[[ RECORDS SUPPLIED, beginning ]]
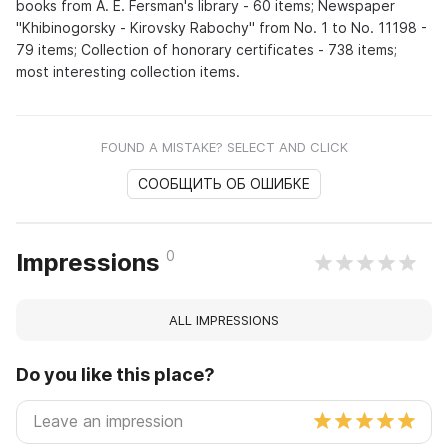
books from A. E. Fersman's library - 60 items; Newspaper
"Khibinogorsky - Kirovsky Rabochy" from No. 1 to No. 11198 -
79 items; Collection of honorary certificates - 738 items;
most interesting collection items.
FOUND A MISTAKE? SELECT AND CLICK
СООБЩИТЬ ОБ ОШИБКЕ
0
Impressions
ALL IMPRESSIONS
Do you like this place?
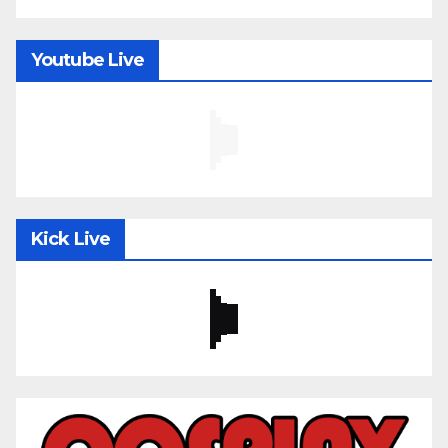
Youtube Live
Kick Live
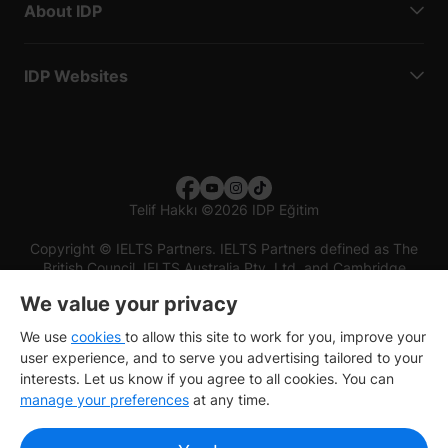
About IDP
IDP Websites
Telif Hakkı
©
2026 IDP Eğitim
Copyright © IELTS Partners. IELTS Partners defined as The
British Council, IELTS Australia Pty. Ltd. and Cambridge
English (part of Cambridge University Press & Assessment)
We value your privacy
Investors
Terms of use
Privacy policy
Disclaimer
We use
cookies
to allow this site to work for you, improve your
user experience, and to serve you advertising tailored to your
interests. Let us know if you agree to all cookies. You can
manage your preferences
at any time.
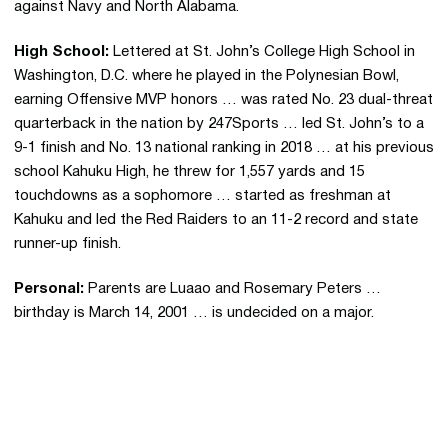
against Navy and North Alabama.
High School:
Lettered at St. John’s College High School in
Washington, D.C. where he played in the Polynesian Bowl,
earning Offensive MVP honors … was rated No. 23 dual-threat
quarterback in the nation by 247Sports … led St. John’s to a
9-1 finish and No. 13 national ranking in 2018 … at his previous
school Kahuku High, he threw for 1,557 yards and 15
touchdowns as a sophomore … started as freshman at
Kahuku and led the Red Raiders to an 11-2 record and state
runner-up finish.
Personal:
Parents are Luaao and Rosemary Peters …
birthday is March 14, 2001 … is undecided on a major.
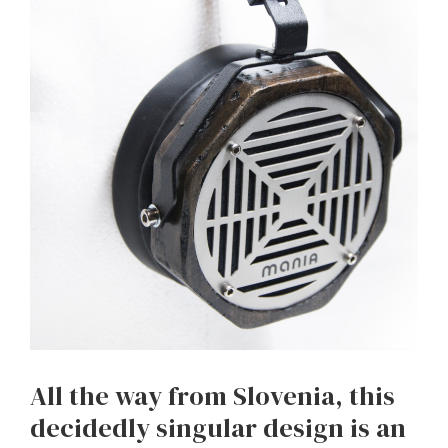
All the way from Slovenia, this
decidedly singular design is an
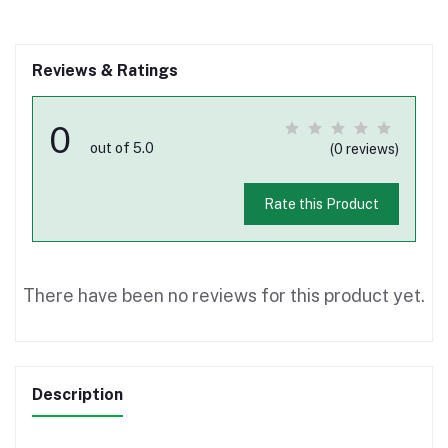
Reviews & Ratings
0
out of 5.0
(0 reviews)
Rate this Product
There have been no reviews for this product yet.
Description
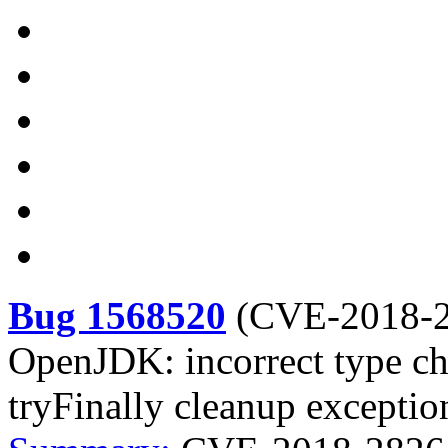
Bug 1568520
(
CVE-2018-
OpenJDK: incorrect type ch
tryFinally cleanup exceptio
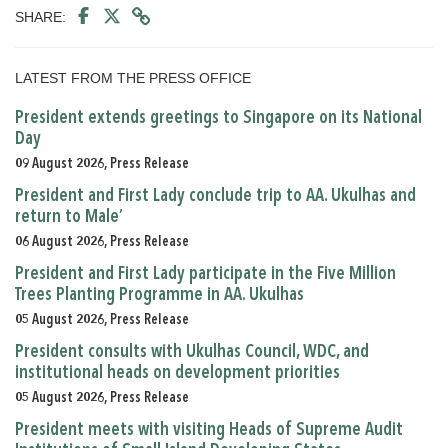
SHARE:
LATEST FROM THE PRESS OFFICE
President extends greetings to Singapore on its National
Day
09 August 2026, Press Release
President and First Lady conclude trip to AA. Ukulhas and
return to Male’
06 August 2026, Press Release
President and First Lady participate in the Five Million
Trees Planting Programme in AA. Ukulhas
05 August 2026, Press Release
President consults with Ukulhas Council, WDC, and
institutional heads on development priorities
05 August 2026, Press Release
President meets with visiting Heads of Supreme Audit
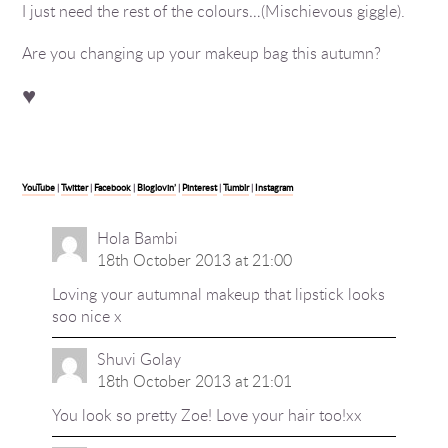
I just need the rest of the colours…(Mischievous giggle).
Are you changing up your makeup bag this autumn?
♥
YouTube
|
Twitter
|
Facebook
|
Bloglovin’
|
Pinterest
|
Tumblr
|
Instagram
Hola Bambi
18th October 2013 at 21:00
Loving your autumnal makeup that lipstick looks
soo nice x
Shuvi Golay
18th October 2013 at 21:01
You look so pretty Zoe! Love your hair too!xx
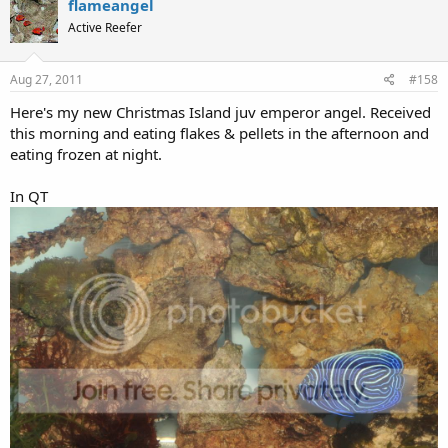
Moonciliar01
M
Guest
Jul 4, 2011
#156
nice fish!
flameangel
Active Reefer
Jul 7, 2011
#157
Thanks Mooncillar01.
Here's a video of their interaction at night.
http://s75.photobucket.com/albums/i287/reeftankpix/?
action=view&current=100_0365.mp4
here's the morning feeding of flakes & pellets. Sorry for the
reflection of the sun coming through the window off the floor.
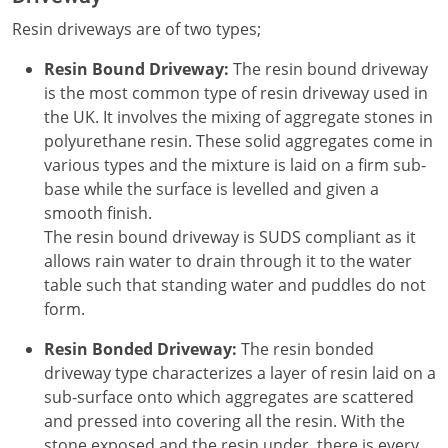
Resin driveways are of two types;
Resin Bound Driveway:
The resin bound driveway
is the most common type of resin driveway used in
the UK. It involves the mixing of aggregate stones in
polyurethane resin. These solid aggregates come in
various types and the mixture is laid on a firm sub-
base while the surface is levelled and given a
smooth finish.
The resin bound driveway is SUDS compliant as it
allows rain water to drain through it to the water
table such that standing water and puddles do not
form.
Resin Bonded Driveway:
The resin bonded
driveway type characterizes a layer of resin laid on a
sub-surface onto which aggregates are scattered
and pressed into covering all the resin. With the
stone exposed and the resin under, there is every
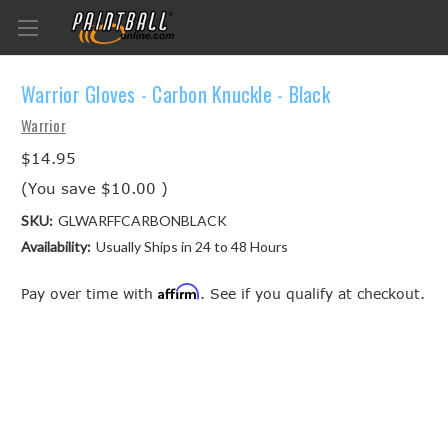
Warrior Gloves - Carbon Knuckle - Black
Warrior
$14.95
(You save
$10.00
)
SKU:
GLWARFFCARBONBLACK
Availability:
Usually Ships in 24 to 48 Hours
Affirm
Pay over time with
. See if you qualify at checkout.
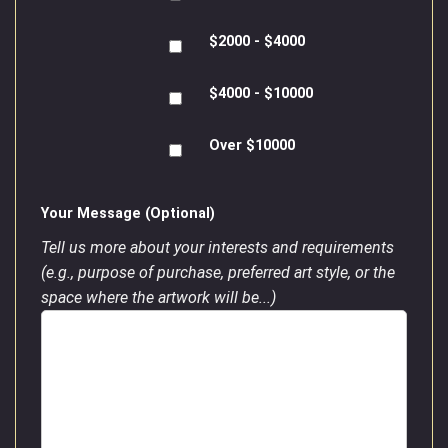
$2000 - $4000
$4000 - $10000
Over $10000
Your Message (Optional)
Tell us more about your interests and requirements
(e.g., purpose of purchase, preferred art style, or the
space where the artwork will be...)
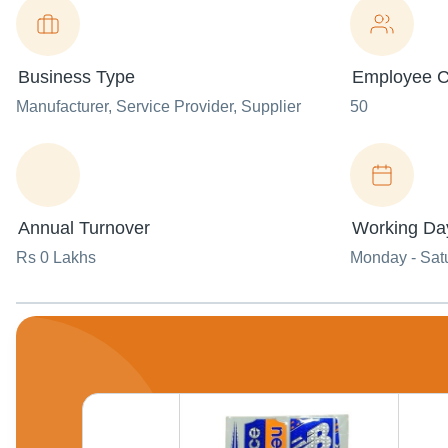
Business Type
Employee C
Manufacturer
, Service Provider
, Supplier
50
Annual Turnover
Working Da
Rs 0 Lakhs
Monday - Sat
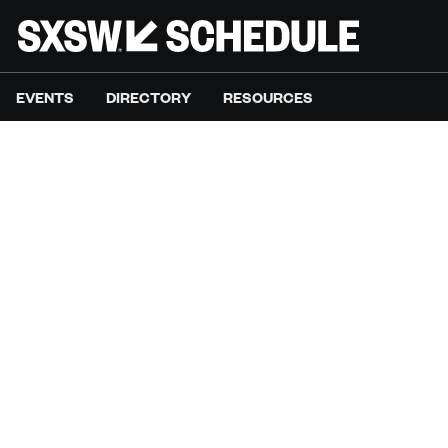
EVENTS
DIRECTORY
RESOURCES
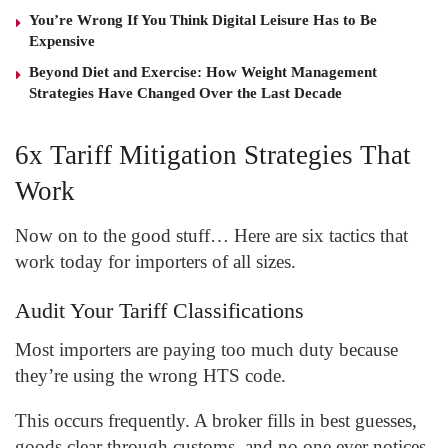
You’re Wrong If You Think Digital Leisure Has to Be
Expensive
Beyond Diet and Exercise: How Weight Management
Strategies Have Changed Over the Last Decade
6x Tariff Mitigation Strategies That
Work
Now on to the good stuff… Here are six tactics that
work today for importers of all sizes.
Audit Your Tariff Classifications
Most importers are paying too much duty because
they’re using the wrong HTS code.
This occurs frequently. A broker fills in best guesses,
goods clear through customs, and no one ever notices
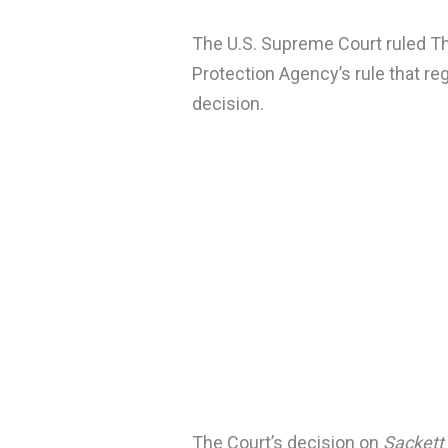
The U.S. Supreme Court ruled Th
Protection Agency’s rule that r
decision.
The Court’s decision on
Sackett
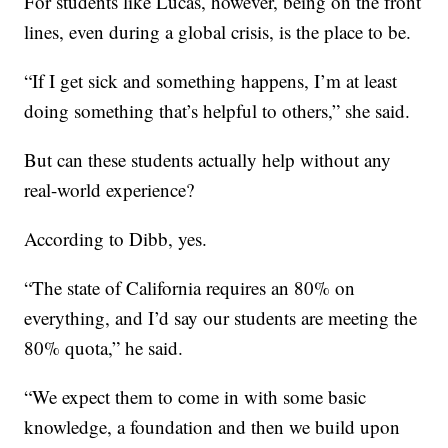
For students like Lucas, however, being on the front
lines, even during a global crisis, is the place to be.
“If I get sick and something happens, I’m at least
doing something that’s helpful to others,” she said.
But can these students actually help without any
real-world experience?
According to Dibb, yes.
“The state of California requires an 80% on
everything, and I’d say our students are meeting the
80% quota,” he said.
“We expect them to come in with some basic
knowledge, a foundation and then we build upon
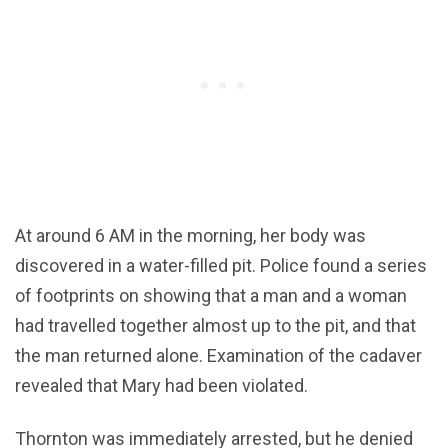
At around 6 AM in the morning, her body was
discovered in a water-filled pit. Police found a series
of footprints on showing that a man and a woman
had travelled together almost up to the pit, and that
the man returned alone. Examination of the cadaver
revealed that Mary had been violated.
Thornton was immediately arrested, but he denied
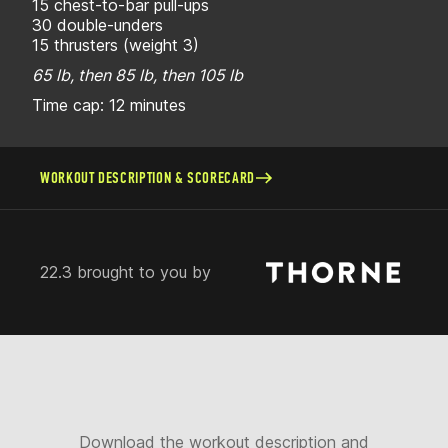
15 chest-to-bar pull-ups
30 double-unders
15 thrusters (weight 3)
65 lb, then 85 lb, then 105 lb
Time cap: 12 minutes
WORKOUT DESCRIPTION & SCORECARD
22.3 brought to you by
Download the workout description and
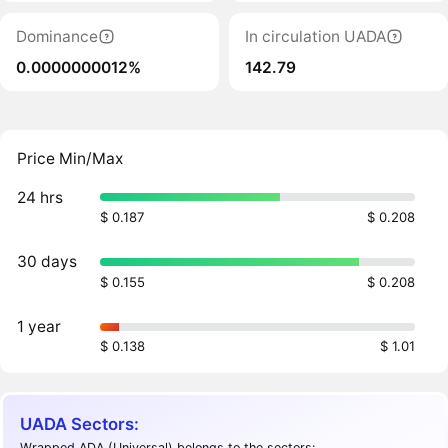
Dominance
In circulation UADA
0.0000000012%
142.79
Price Min/Max
24 hrs
$ 0.187
$ 0.208
30 days
$ 0.155
$ 0.208
1 year
$ 0.138
$ 1.01
UADA Sectors:
Wrapped ADA (Universal) belongs to the sectors:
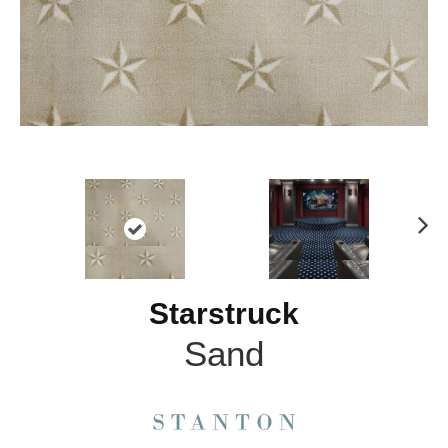
N
ex
t
Starstruck
Sand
[[ RECORDS SUPPLIED, end ]]
- _DESCRIPTION OF THE TASK_
The records above should be reproduced exactly, with the pictures omitted.

- _OUTPUT OF THE TASK_
books from A. E. Fersman's library - 60 items; Newspaper
"Khibinogorsky - Kirovsky Rabochy" from No. 1 to No. 11198 -
79 items; Collection of honorary certificates - 738 items;
most interesting collection items.
FOUND A MISTAKE? SELECT AND CLICK
СООБЩИТЬ ОБ ОШИБКЕ
0
Impressions
ALL IMPRESSIONS
Do you like this place?
Youtube Live
Kick Live
About IDP
IDP Websites
Telif Hakkı
©
2026 IDP Eğitim
Copyright © IELTS Partners. IELTS Partners defined as The
British Council, IELTS Australia Pty. Ltd. and Cambridge
English (part of Cambridge University Press & Assessment)
We value your privacy
Investors
Terms of use
Privacy policy
Disclaimer
We use
cookies
to allow this site to work for you, improve your
user experience, and to serve you advertising tailored to your
interests. Let us know if you agree to all cookies. You can
manage your preferences
at any time.
against Navy and North Alabama.
High School:
Lettered at St. John’s College High School in
Washington, D.C. where he played in the Polynesian Bowl,
earning Offensive MVP honors … was rated No. 23 dual-threat
quarterback in the nation by 247Sports … led St. John’s to a
9-1 finish and No. 13 national ranking in 2018 … at his previous
school Kahuku High, he threw for 1,557 yards and 15
touchdowns as a sophomore … started as freshman at
Kahuku and led the Red Raiders to an 11-2 record and state
runner-up finish.
Personal:
Parents are Luaao and Rosemary Peters …
birthday is March 14, 2001 … is undecided on a major.
All the way from Slovenia, this
decidedly singular design is an
Reviews & Ratings
0
out of 5.0
(0 reviews)
Rate this Product
There have been no reviews for this product yet.
Description
Bug 1568520
(
CVE-2018-
OpenJDK: incorrect type ch
tryFinally cleanup exceptio
SHARE:
LATEST FROM THE PRESS OFFICE
President extends greetings to Singapore on its National
Day
09 August 2026, Press Release
President and First Lady conclude trip to AA. Ukulhas and
return to Male’
06 August 2026, Press Release
President and First Lady participate in the Five Million
Trees Planting Programme in AA. Ukulhas
05 August 2026, Press Release
President consults with Ukulhas Council, WDC, and
institutional heads on development priorities
05 August 2026, Press Release
President meets with visiting Heads of Supreme Audit
I just need the rest of the colours…(Mischievous giggle).
Are you changing up your makeup bag this autumn?
♥
YouTube
|
Twitter
|
Facebook
|
Bloglovin’
|
Pinterest
|
Tumblr
|
Instagram
Hola Bambi
18th October 2013 at 21:00
Loving your autumnal makeup that lipstick looks
soo nice x
Shuvi Golay
18th October 2013 at 21:01
You look so pretty Zoe! Love your hair too!xx
Moonciliar01
M
Guest
Jul 4, 2011
#156
nice fish!
flameangel
Active Reefer
Jul 7, 2011
#157
Thanks Mooncillar01.
Here's a video of their interaction at night.
http://s75.photobucket.com/albums/i287/reeftankpix/?
action=view&current=100_0365.mp4
here's the morning feeding of flakes & pellets. Sorry for the
reflection of the sun coming through the window off the floor.
Resin driveways are of two types;
Resin Bound Driveway:
The resin bound driveway
is the most common type of resin driveway used in
the UK. It involves the mixing of aggregate stones in
polyurethane resin. These solid aggregates come in
various types and the mixture is laid on a firm sub-
base while the surface is levelled and given a
smooth finish.
The resin bound driveway is SUDS compliant as it
allows rain water to drain through it to the water
table such that standing water and puddles do not
form.
Resin Bonded Driveway:
The resin bonded
driveway type characterizes a layer of resin laid on a
sub-surface onto which aggregates are scattered
and pressed into covering all the resin. With the
stone exposed and the resin under, there is every
Warrior Gloves - Carbon Knuckle - Black
Warrior
$14.95
(You save
$10.00
)
SKU:
GLWARFFCARBONBLACK
Availability:
Usually Ships in 24 to 48 Hours
Affirm
Pay over time with
. See if you qualify at checkout.
$2000 - $4000
$4000 - $10000
Over $10000
Your Message (Optional)
Tell us more about your interests and requirements
(e.g., purpose of purchase, preferred art style, or the
space where the artwork will be...)
Business Type
Employee C
Manufacturer
, Service Provider
, Supplier
50
Annual Turnover
Working Da
Rs 0 Lakhs
Monday - Sat
EVENTS
DIRECTORY
RESOURCES
You’re Wrong If You Think Digital Leisure Has to Be
Expensive
Beyond Diet and Exercise: How Weight Management
Strategies Have Changed Over the Last Decade
6x Tariff Mitigation Strategies That
Work
Now on to the good stuff… Here are six tactics that
work today for importers of all sizes.
Audit Your Tariff Classifications
Most importers are paying too much duty because
they’re using the wrong HTS code.
This occurs frequently. A broker fills in best guesses,
goods clear through customs, and no one ever notices
The U.S. Supreme Court ruled Th
Protection Agency’s rule that r
decision.
The Court’s decision on
Sackett
For students like Lucas, however, being on the front
lines, even during a global crisis, is the place to be.
“If I get sick and something happens, I’m at least
doing something that’s helpful to others,” she said.
But can these students actually help without any
real-world experience?
According to Dibb, yes.
“The state of California requires an 80% on
everything, and I’d say our students are meeting the
80% quota,” he said.
“We expect them to come in with some basic
knowledge, a foundation and then we build upon
At around 6 AM in the morning, her body was
discovered in a water-filled pit. Police found a series
of footprints on showing that a man and a woman
had travelled together almost up to the pit, and that
the man returned alone. Examination of the cadaver
revealed that Mary had been violated.
Thornton was immediately arrested, but he denied
15 chest-to-bar pull-ups
30 double-unders
15 thrusters (weight 3)
65 lb, then 85 lb, then 105 lb
Time cap: 12 minutes
WORKOUT DESCRIPTION & SCORECARD
22.3 brought to you by
Download the workout description and
Dominance
In circulation UADA
0.0000000012%
142.79
Price Min/Max
24 hrs
$ 0.187
$ 0.208
30 days
$ 0.155
$ 0.208
1 year
$ 0.138
$ 1.01
UADA Sectors:
Wrapped ADA (Universal) belongs to the sectors:
N
ex
t
Starstruck
Sand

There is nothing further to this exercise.